Simon Holdener ne rêvait pas de partir en Afrique. «Ce continent ne m’intéressait pas autrement. Mais un jour, un client m’a parlé d’une école au Malawi, qui offrait des cours de football. Lorsque j’ai prié, j’ai eu l’impression que je devais y aller.»


Pénurie de stades et d’équipements

Ce coach sportif, par ailleurs patron de la société Pure Sport, a passé trois semaines dans ce pays d’Afrique du sud-est. «J’ai vu la pénurie de stades de football, de savoir et d’équipements». Depuis ce voyage «initiatique», le Suisse se rend régulièrement au Malawi. Il y a même créé une école de football et fondé Play Football Malawi.

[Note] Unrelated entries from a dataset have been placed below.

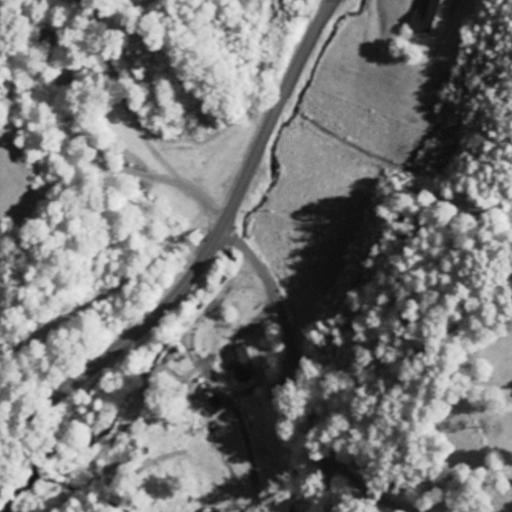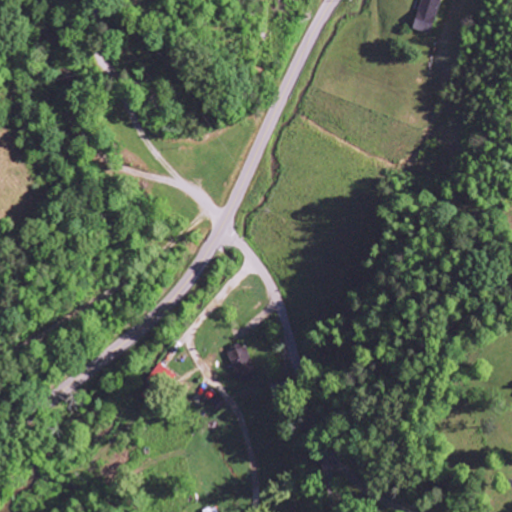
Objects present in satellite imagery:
building: (426, 16)
road: (135, 122)
road: (209, 245)
road: (296, 359)
building: (241, 365)
building: (157, 384)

Au-delà du sport, une lutte contre la pauvreté

Cette ONG propose aux enfants des rues, âgés de six à vingt ans, l’accès à l’école et au sport. En outre, les enfants reçoivent une alimentation saine, ils bénéficient d’un suivi médical et suivent un cours d’étude de la Bible.

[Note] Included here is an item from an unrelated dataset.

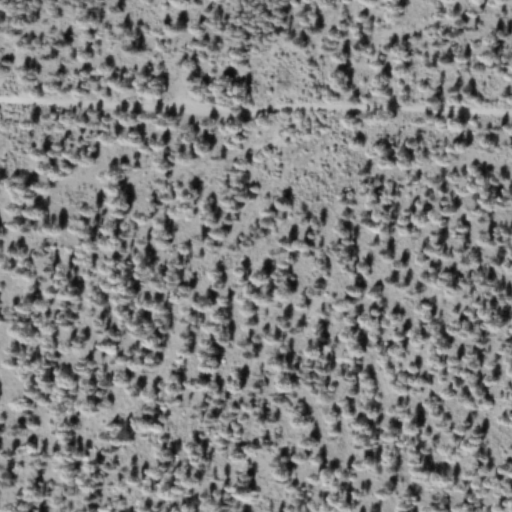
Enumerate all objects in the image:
road: (255, 111)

Il faut savoir en effet que le Malawi est l’un des pays les plus pauvres de la planète (170e sur 186, selon le Human Developement Index). De nombreux enfants n’ont pas accès à la scolarité, par manque de près de 30 000 enseignants. Seule 3% de la population termine sa scolarité secondaire. Dans ces conditions, «notre école de football offre plus que du sport. Ils doivent recevoir une espérance et un avenir», explique Simon Holdener.


En plein boom

La première académie a ouvert l’an dernier. D’autres terrains attendent la construction d’une école supplémentaire et d’un centre médical. Entre temps, la structure accueille 350 enfants et emploie 40 personnes.

Futures stars ?

L’entraîneur de fitness rêve de voir une star du ballon rond sortir de son école. «Notre équipe M20 s’est mesurée à une équipe de Superleague du Malawi et ne s’est inclinée qu’avec un seul petit but d’écart (4-5). Nos meilleurs joueurs ont atteint un bon niveau, même si notre but premier n’est pas la performance», indique Simon Holdener.

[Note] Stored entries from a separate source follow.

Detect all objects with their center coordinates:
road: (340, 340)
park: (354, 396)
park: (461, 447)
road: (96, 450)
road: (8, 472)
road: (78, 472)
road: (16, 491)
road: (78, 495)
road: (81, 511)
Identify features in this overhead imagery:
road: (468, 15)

L’ONG pense qu’à terme, les transferts financeront en partie le fonctionnement des écoles de football, ce qui permettrait d’accueillir encore plus d’enfants. «Ce serait formidable si un joueur de premier plan pouvait un jour contribuer à la qualification de l’équipe nationale pour la Coupe africaine», conclut-il en pensant à l’avenir.